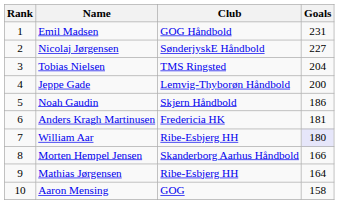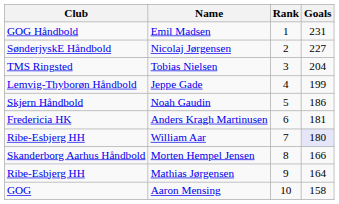columns swapped: Rank <-> Club
Jeppe Gade | Goals: 200 -> 199
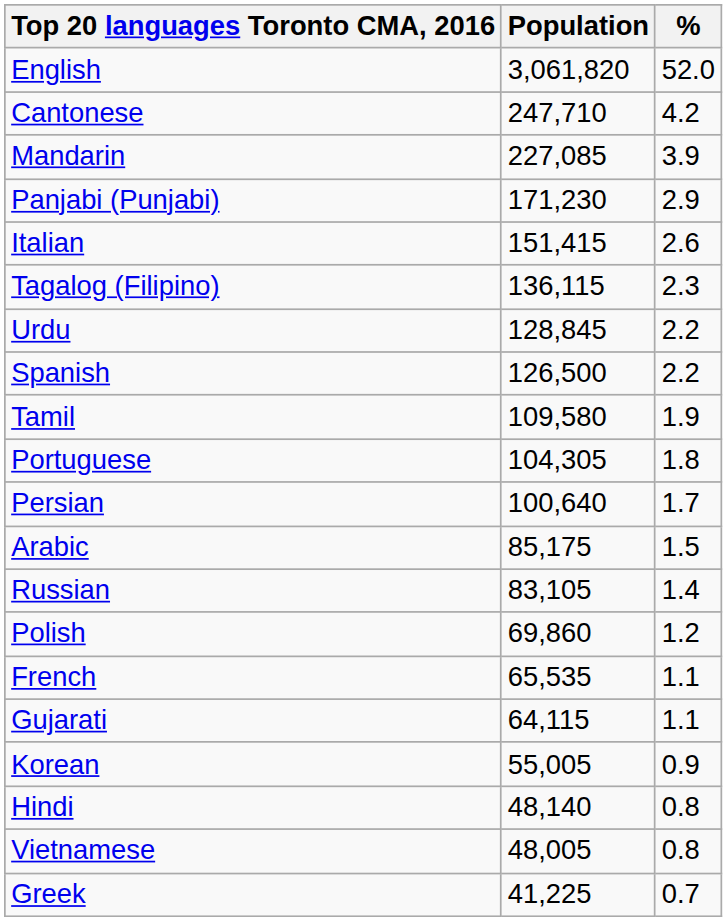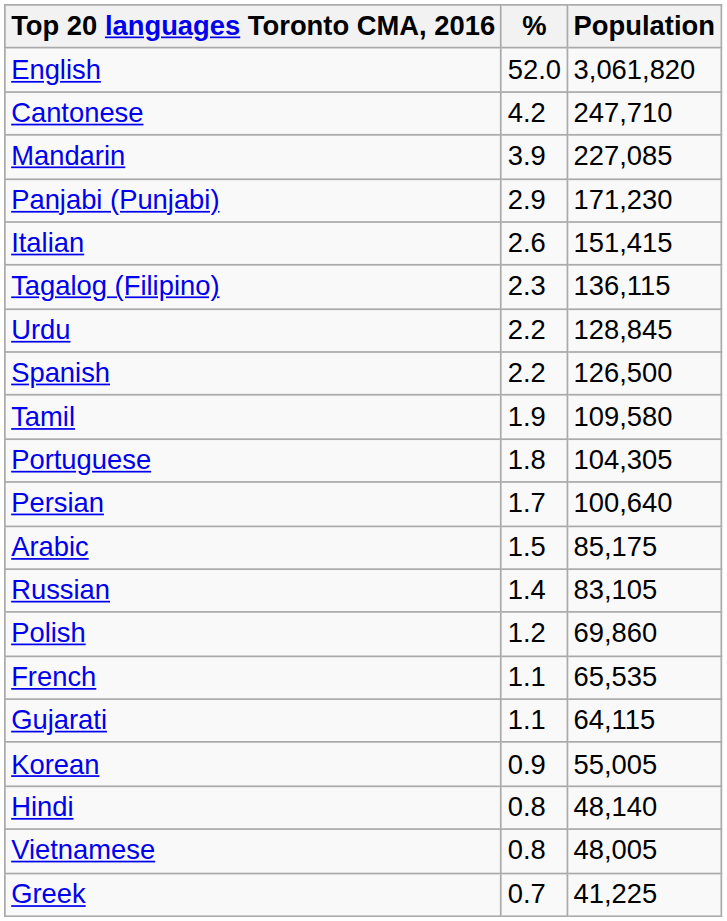columns swapped: Population <-> %
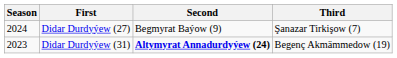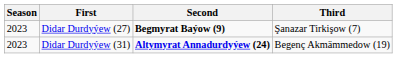Didar Durdyýew (27) | Season: 2024 -> 2023
Didar Durdyýew (27) | Second: normal -> bold
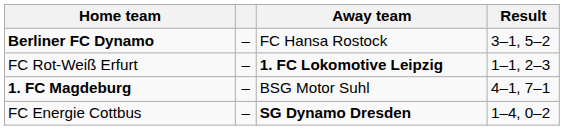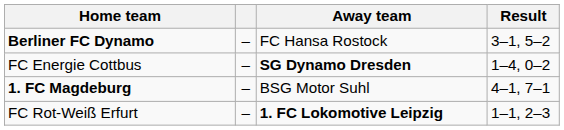rows swapped: FC Rot-Weiß Erfurt <-> FC Energie Cottbus
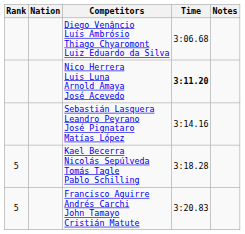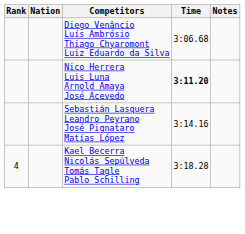Kael Becerra Nicolás Sepúlveda Tomás Tagle Pablo Schilling | Rank: 5 -> 4
- row: 5 | Francisco Aguirre Andrés Carchi John Tamayo Cristián Matute | 3:20.83
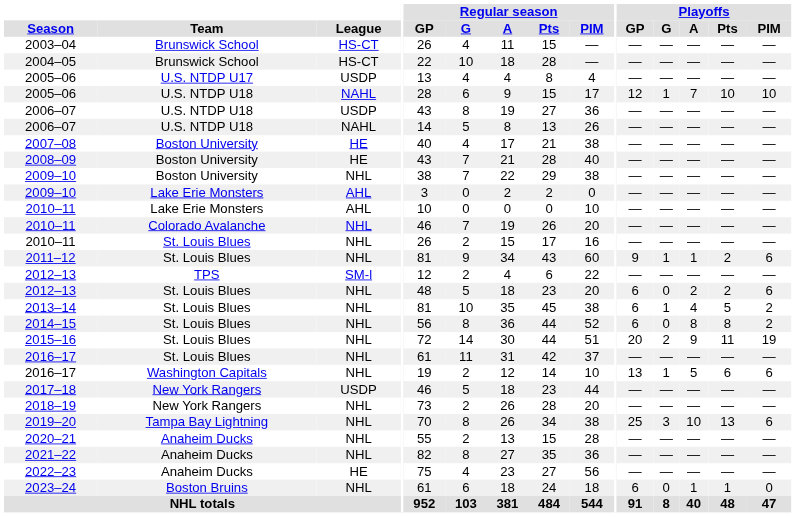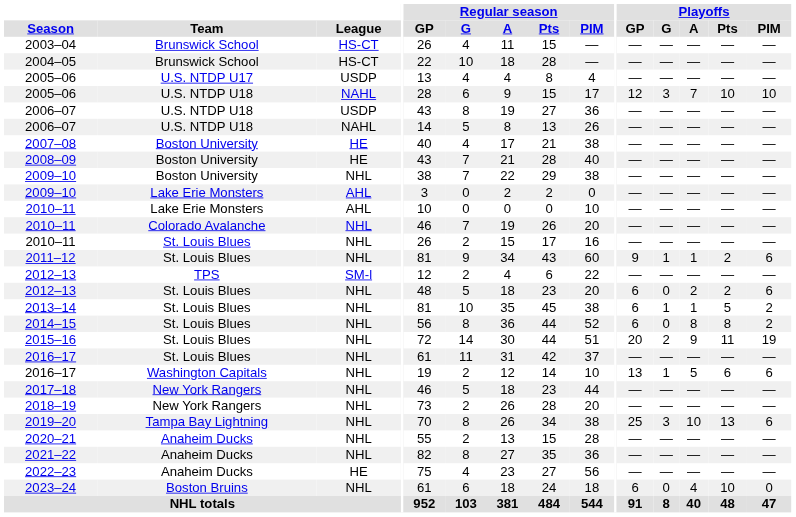2005–06 / U.S. NTDP U18 | Playoffs / G: 1 -> 3
2013–14 | Playoffs / A: 4 -> 1
2017–18 | League: USDP -> NHL
2023–24 | Playoffs / A: 1 -> 4
2023–24 | Playoffs / Pts: 1 -> 10
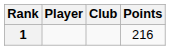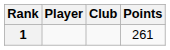1 | Points: 216 -> 261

What is needed
Write out every line of the listing above word for word, leaving out the pictures.

Response
columns swapped: Rank <-> Club
Jeppe Gade | Goals: 200 -> 199
columns swapped: Population <-> %
Didar Durdyýew (27) | Season: 2024 -> 2023
Didar Durdyýew (27) | Second: normal -> bold
rows swapped: FC Rot-Weiß Erfurt <-> FC Energie Cottbus
Kael Becerra Nicolás Sepúlveda Tomás Tagle Pablo Schilling | Rank: 5 -> 4
- row: 5 | Francisco Aguirre Andrés Carchi John Tamayo Cristián Matute | 3:20.83
2005–06 / U.S. NTDP U18 | Playoffs / G: 1 -> 3
2013–14 | Playoffs / A: 4 -> 1
2017–18 | League: USDP -> NHL
2023–24 | Playoffs / A: 1 -> 4
2023–24 | Playoffs / Pts: 1 -> 10
1 | Points: 216 -> 261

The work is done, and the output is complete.